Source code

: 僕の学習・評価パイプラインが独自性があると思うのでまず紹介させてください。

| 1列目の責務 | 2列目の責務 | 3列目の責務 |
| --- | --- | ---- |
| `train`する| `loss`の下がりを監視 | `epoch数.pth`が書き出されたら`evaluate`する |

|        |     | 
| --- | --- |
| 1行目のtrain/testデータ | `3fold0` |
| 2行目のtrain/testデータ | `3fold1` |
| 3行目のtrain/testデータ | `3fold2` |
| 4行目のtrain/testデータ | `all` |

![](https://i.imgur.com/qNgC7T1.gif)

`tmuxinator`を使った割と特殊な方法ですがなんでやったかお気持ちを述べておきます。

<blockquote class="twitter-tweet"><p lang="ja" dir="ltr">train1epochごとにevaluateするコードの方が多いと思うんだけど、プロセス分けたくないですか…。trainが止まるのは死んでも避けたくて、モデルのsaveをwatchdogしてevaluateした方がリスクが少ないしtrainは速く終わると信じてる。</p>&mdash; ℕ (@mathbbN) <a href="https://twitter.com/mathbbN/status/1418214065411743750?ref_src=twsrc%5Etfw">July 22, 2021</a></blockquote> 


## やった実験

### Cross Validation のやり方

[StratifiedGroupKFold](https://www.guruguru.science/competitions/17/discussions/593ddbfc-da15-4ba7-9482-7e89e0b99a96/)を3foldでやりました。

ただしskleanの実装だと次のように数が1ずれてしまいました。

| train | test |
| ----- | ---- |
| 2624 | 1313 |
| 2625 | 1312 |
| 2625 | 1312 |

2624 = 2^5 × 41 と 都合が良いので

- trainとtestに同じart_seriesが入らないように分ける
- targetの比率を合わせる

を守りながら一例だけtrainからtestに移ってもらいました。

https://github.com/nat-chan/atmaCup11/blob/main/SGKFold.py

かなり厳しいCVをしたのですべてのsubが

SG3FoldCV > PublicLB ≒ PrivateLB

## Exercise
Please put the data from the line containing "かなり厳しいCVをしたのですべてのsubが" through the last line of the data, both included, into a Markdown table with the columns Row and Line, skipping blank lines.

## Completed exercise
| Row | Line |
|---|---|
| 1 | かなり厳しいCVをしたのですべてのsubが |
| 2 | SG3FoldCV > PublicLB ≒ PrivateLB |